Published on April 29th, 2021 | by Daniel Sherman Fernandez
0Lotus Evija Driving Impressions From MD Matt Windle
Evija programme update from the testing team.
By now you would have heard of the Lotus Evija and its claimed awesome performance. Earlier this week the team at Lotus Cars in England took this awesome hypercar around the test circuit for a the last few tweaks that is needed before its official launch and deliveries to waiting customers.
The world’s first all-electric British hypercar made its global debut in July 2019 and it is also the first new model since Geely from China took control of Lotus from Proton in 2017.
A technical tour de force, the Evija is illustrative of the innovative thinking and ingenuity that has always been part of the Lotus DNA. With a target output of 2000 PS, it is the world’s most powerful series production road car right now.
It has been designed and engineered in the UK, and will be produced at Hethel, UK, the home of Lotus since 1966. Exclusivity is guaranteed, with production limited to a maximum of just 130 cars.
Press Release: As the Evija hypercar programme approaches the final straight before entering production, the Lotus testing team and Matt Windle, Managing Director, Lotus Cars, give their impressions on EP1 – one of several prototypes and the most developed in terms of performance attributes.
Matt Windle said: “We have different prototypes focusing on different areas of development. One for build and tech, another for battery management, the other for motors and so on.
EP1, which I have driven most recently, is the performance prototype and it does not disappoint. We are still some months from entering series production, but already EP1 has that unmistakable Lotus ‘feel’. Unquestionably a unique and extreme hypercar, but still, somehow, a Lotus. I’m so excited and extremely proud of what the team has achieved.”
Gavan Kershaw, Director of Product Attributes and Lotus’ legendary chief test driver, said: “We’re 80 percent there – in terms of power, in terms of batteries, motors, body. Now, the remaining 20 percent is about adding the magic, for everything to work in harmony in that unique Lotus way, to deliver the driving experience that we want and that we can be super-proud of. And by proud, I of course mean, mind-blowing. It is a hypercar.”
James Hazlehurst, Lead Vehicle Dynamics Engineer, added: “As we enter the final straight of the development programme and start to unleash full power and torque, we are fast-completing the base vehicle dynamics and turning on the active systems one by one – torque vectoring, active aero, traction control and so on – to confirm everything behaves and works together as expected.

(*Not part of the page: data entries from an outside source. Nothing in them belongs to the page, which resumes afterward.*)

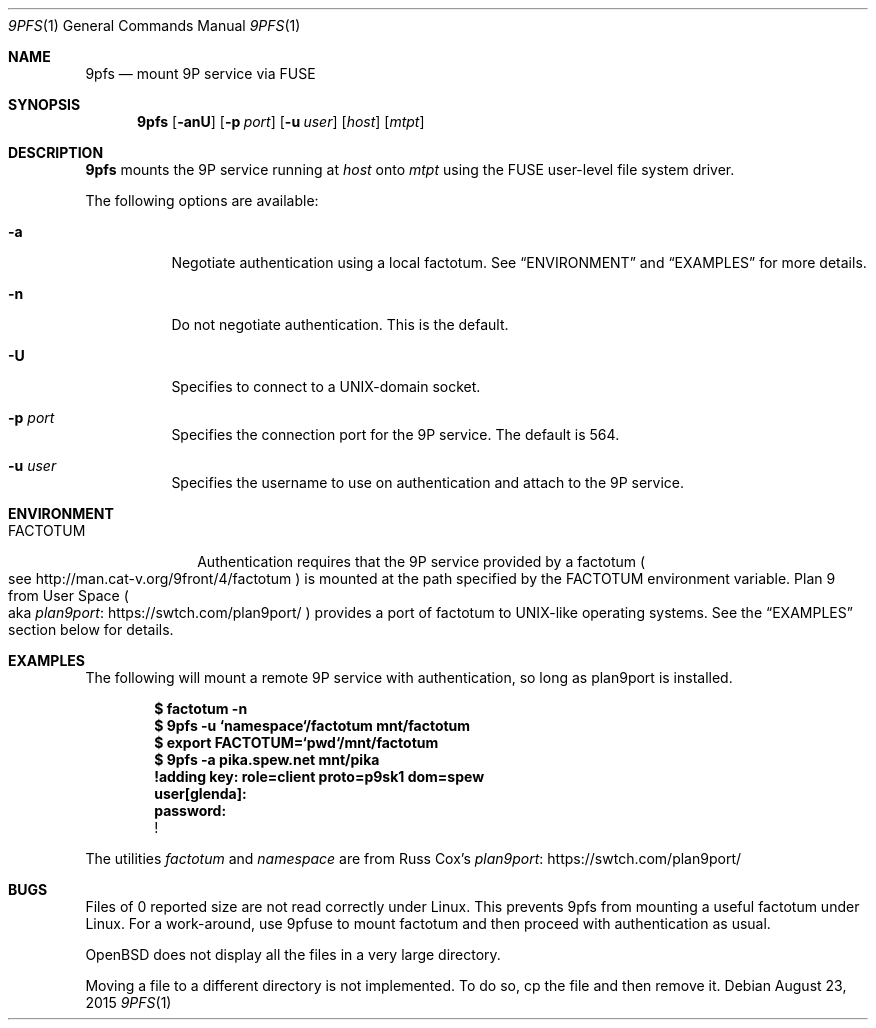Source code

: .Dd $Mdocdate: August 23 2015 $
.Dt 9PFS 1
.Os
.Sh NAME
.Nm 9pfs
.Nd mount 9P service via FUSE
.Sh SYNOPSIS
.Nm 9pfs
.Bk -words
.Op Fl anU
.Op Fl p Ar port
.Op Fl u Ar user
.Op Ar host
.Op Ar mtpt
.Ek
.Sh DESCRIPTION
.Nm 9pfs
mounts the 9P service running at
.Ar host
onto
.Ar mtpt
using the FUSE user-level file system driver.
.Pp
The following options are available:
.Bl -tag -width Ds
.It Fl a
Negotiate authentication using a local factotum. See
.Sx ENVIRONMENT
and
.Sx EXAMPLES
for more details.
.It Fl n
Do not negotiate authentication. This is the
default.
.It Fl U
Specifies to connect to a UNIX-domain
socket.
.It Fl p Ar port
Specifies the connection port for the 9P service.
The default is 564.
.It Fl u Ar user
Specifies the username to use on authentication
and attach to the 9P service.
.El
.Sh ENVIRONMENT
.Bl -tag -width FACTOTUM
.It Ev FACTOTUM
Authentication requires that the 9P service
provided by a factotum
.Po see
.Lk http://man.cat-v.org/9front/4/factotum
.Pc
is mounted at the path specified by the
.Ev FACTOTUM
environment variable. Plan 9 from User Space
.Po
aka
.Lk https://swtch.com/plan9port/ plan9port
.Pc
provides a port of factotum to
UNIX-like operating systems.
See the
.Sx EXAMPLES
section below for details.
.Sh EXAMPLES
The following will mount a remote 9P service
with authentication, so long as plan9port is
installed.
.Pp
.Dl $ factotum -n
.Dl $ 9pfs -u `namespace`/factotum mnt/factotum
.Dl $ export FACTOTUM=`pwd`/mnt/factotum
.Dl $ 9pfs -a pika.spew.net mnt/pika
.Dl 
.Dl !adding key: role=client proto=p9sk1 dom=spew
.Dl user[glenda]:
.Dl password:
.Dl !
.Pp
The utilities
.Ar factotum
and
.Ar namespace
are from Russ Cox's
.Lk https://swtch.com/plan9port/ plan9port
.Sh BUGS
Files of 0 reported size are not read correctly under Linux. This
prevents 9pfs from mounting a useful factotum under Linux. For a
work-around, use 9pfuse to mount factotum and then proceed with
authentication as usual.
.Pp
OpenBSD does not display all the files in a very large
directory.
.Pp
Moving a file to a different directory is not implemented.
To do so, cp the file and then remove it.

Then we start to tune the drive modes, delivering the distinctive characteristics for each of the settings. We’ve been doing some of this virtually, working with a simulator partner, and now, as the world is beginning to slowly open up, we’re able to put these learnings into practice in the physical world.”
Louis Kerr, Chief Platform Engineer “We’re lucky in that we have our very own 2.25-mile test track, FIA compliant, literally 50 yards from where I’m sat in the all-new Evija assembly hall. I’m not sure many other manufacturers in the world can say that. The car has been designed without any constraints.
We have pushed the boundaries of technology and materials at every opportunity, used the best technical partners, applied the latest technology – some of which is only currently available on a Formula One car – and on top of all that we have the most power-dense powertrain in a car. Already it is the fastest road car around the Hethel track, and some legendary cars and drivers have been setting records around here for many years. We’re already going quicker than expected, and in addition we’re looking to exceed the targets we’ve set ourselves on the project in terms of power and torque capacities to absolutely maximise the performance envelope of the car.”
Concluding, Gavan Kershaw said: “The Evija is an absolutely phenomenal drive. It has Formula One accelerations but in a closed cockpit, so it’s like a little Group C racer but with the torque and instant delivery of all the power, all the torque and the very latest toolbox of electronic aids. You genuinely start to believe you can defy physics – it fires you around corners like a catapult.”